## PROBLEM TO SOLVE
Please copy out every line in the entries that includes the word "rasa".

[Page-level text extractions]
+ + +

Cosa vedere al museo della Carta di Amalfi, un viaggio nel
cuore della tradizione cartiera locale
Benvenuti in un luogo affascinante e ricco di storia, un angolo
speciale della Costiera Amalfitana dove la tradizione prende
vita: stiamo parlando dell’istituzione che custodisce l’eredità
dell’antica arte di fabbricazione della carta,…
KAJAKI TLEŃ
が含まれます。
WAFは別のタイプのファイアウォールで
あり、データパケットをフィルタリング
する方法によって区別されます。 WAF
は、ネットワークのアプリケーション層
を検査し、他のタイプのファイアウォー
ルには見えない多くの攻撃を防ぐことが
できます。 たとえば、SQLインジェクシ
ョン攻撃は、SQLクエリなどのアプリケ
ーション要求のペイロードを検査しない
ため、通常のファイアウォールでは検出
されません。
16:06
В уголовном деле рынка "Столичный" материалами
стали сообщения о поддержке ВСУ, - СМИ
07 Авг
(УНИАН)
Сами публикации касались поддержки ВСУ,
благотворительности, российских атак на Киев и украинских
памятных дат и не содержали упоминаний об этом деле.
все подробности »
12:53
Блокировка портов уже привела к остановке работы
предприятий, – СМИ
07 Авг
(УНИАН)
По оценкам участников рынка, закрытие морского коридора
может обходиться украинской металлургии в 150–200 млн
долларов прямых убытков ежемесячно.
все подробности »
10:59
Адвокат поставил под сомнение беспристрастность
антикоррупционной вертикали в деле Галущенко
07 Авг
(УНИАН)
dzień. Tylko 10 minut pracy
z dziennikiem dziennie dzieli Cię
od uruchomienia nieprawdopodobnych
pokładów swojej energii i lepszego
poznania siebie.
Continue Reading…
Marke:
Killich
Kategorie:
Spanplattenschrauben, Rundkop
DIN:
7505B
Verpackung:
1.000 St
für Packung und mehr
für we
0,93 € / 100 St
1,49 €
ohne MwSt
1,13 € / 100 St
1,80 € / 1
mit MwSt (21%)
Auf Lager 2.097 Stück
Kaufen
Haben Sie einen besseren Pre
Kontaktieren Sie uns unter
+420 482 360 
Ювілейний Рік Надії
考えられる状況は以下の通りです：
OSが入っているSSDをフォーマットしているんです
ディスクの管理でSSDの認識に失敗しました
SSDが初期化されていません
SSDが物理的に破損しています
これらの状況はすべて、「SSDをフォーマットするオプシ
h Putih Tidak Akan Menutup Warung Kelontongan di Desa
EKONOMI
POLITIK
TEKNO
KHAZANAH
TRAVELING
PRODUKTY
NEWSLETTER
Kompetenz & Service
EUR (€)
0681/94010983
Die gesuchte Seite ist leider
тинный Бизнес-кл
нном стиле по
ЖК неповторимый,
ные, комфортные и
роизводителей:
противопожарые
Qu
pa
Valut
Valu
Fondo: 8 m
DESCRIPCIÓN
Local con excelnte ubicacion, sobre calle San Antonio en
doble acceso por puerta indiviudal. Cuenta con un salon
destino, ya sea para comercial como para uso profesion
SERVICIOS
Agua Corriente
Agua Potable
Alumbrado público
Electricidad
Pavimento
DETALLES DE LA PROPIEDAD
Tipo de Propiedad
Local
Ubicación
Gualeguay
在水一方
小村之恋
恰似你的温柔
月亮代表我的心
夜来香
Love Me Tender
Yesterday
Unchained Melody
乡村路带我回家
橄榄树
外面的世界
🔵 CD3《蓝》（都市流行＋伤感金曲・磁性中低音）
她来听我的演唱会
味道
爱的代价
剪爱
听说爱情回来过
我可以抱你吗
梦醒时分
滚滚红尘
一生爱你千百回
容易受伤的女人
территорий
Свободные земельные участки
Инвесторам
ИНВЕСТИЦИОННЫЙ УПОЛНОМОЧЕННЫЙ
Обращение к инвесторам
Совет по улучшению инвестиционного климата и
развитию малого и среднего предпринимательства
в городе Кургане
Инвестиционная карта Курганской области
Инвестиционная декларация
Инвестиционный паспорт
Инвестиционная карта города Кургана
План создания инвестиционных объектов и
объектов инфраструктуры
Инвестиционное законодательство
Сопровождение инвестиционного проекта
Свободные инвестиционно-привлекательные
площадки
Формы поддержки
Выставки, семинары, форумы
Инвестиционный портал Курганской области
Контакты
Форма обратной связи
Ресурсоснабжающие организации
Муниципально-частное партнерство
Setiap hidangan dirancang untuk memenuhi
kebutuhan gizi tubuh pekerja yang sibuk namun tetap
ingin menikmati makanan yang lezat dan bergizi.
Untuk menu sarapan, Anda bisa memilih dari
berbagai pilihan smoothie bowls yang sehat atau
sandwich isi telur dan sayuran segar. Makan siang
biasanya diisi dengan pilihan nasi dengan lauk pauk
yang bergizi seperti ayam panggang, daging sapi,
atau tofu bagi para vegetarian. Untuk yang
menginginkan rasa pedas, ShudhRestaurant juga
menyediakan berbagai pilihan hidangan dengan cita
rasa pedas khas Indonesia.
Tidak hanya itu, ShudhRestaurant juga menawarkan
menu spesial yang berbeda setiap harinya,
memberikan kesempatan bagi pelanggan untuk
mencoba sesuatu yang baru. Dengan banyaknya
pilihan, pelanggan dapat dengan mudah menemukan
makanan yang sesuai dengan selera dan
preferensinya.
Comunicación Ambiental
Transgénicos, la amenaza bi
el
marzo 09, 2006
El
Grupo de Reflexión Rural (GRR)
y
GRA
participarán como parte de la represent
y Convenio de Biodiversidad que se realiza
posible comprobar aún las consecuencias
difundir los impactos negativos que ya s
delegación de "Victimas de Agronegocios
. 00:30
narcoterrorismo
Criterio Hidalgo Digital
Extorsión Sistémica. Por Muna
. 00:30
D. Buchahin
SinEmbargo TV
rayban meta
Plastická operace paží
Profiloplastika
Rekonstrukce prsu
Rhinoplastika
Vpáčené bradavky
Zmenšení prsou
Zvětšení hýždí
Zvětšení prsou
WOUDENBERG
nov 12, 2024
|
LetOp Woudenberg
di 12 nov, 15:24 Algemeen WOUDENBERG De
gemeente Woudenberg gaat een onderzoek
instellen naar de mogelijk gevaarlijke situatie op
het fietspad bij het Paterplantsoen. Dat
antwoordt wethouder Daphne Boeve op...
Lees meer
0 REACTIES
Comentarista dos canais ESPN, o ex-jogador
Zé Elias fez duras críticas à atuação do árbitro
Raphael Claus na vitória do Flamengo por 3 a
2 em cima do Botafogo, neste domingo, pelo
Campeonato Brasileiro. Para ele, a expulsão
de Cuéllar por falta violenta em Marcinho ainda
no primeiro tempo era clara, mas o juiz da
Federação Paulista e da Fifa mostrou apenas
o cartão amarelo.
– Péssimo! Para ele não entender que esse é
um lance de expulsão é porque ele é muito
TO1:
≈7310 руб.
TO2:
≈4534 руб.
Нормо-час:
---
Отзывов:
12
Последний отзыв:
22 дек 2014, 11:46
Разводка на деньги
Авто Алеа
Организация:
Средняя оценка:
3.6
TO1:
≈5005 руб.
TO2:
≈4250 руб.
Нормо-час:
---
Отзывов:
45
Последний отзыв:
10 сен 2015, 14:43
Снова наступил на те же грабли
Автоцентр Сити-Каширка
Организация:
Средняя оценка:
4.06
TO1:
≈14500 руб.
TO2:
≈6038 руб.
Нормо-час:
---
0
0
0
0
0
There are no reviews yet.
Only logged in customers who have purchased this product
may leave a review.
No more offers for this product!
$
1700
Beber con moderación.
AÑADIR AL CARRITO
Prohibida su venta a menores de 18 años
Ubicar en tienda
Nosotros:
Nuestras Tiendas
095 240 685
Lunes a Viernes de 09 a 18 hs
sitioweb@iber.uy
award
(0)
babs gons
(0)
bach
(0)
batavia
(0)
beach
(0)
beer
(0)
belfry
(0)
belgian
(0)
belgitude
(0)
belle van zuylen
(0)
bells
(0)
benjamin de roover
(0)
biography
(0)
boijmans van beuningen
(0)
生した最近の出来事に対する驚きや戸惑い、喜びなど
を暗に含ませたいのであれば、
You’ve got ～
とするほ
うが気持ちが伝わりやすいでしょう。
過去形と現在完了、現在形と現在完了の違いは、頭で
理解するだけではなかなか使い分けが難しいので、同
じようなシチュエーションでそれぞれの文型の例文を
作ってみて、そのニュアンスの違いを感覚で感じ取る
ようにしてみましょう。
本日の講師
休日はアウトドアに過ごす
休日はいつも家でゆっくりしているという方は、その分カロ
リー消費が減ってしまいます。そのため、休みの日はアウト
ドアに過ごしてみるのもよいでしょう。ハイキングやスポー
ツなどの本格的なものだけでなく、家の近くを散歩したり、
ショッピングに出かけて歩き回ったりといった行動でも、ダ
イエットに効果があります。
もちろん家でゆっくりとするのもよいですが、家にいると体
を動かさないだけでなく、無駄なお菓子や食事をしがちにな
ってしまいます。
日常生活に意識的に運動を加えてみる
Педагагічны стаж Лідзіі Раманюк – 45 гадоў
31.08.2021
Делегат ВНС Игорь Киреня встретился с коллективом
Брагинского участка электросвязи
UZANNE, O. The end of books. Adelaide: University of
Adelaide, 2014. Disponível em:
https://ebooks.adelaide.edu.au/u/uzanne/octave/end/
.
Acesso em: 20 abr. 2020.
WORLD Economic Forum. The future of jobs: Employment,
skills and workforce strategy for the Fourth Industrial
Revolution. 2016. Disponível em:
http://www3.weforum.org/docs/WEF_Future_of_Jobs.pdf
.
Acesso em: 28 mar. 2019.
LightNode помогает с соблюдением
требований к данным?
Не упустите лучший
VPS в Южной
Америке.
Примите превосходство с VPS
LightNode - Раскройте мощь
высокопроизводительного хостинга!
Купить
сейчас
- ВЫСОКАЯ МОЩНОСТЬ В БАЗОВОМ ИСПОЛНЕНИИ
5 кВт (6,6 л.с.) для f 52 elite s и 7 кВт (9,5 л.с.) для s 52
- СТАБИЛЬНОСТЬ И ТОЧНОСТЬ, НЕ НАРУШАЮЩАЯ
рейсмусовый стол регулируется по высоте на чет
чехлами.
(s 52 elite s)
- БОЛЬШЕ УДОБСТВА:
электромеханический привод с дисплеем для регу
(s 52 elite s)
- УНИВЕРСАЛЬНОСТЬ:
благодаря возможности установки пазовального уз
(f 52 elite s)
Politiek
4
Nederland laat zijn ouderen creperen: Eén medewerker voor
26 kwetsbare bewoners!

+ + +

## FINAL ANSWER
menginginkan rasa pedas, ShudhRestaurant juga
rasa pedas khas Indonesia.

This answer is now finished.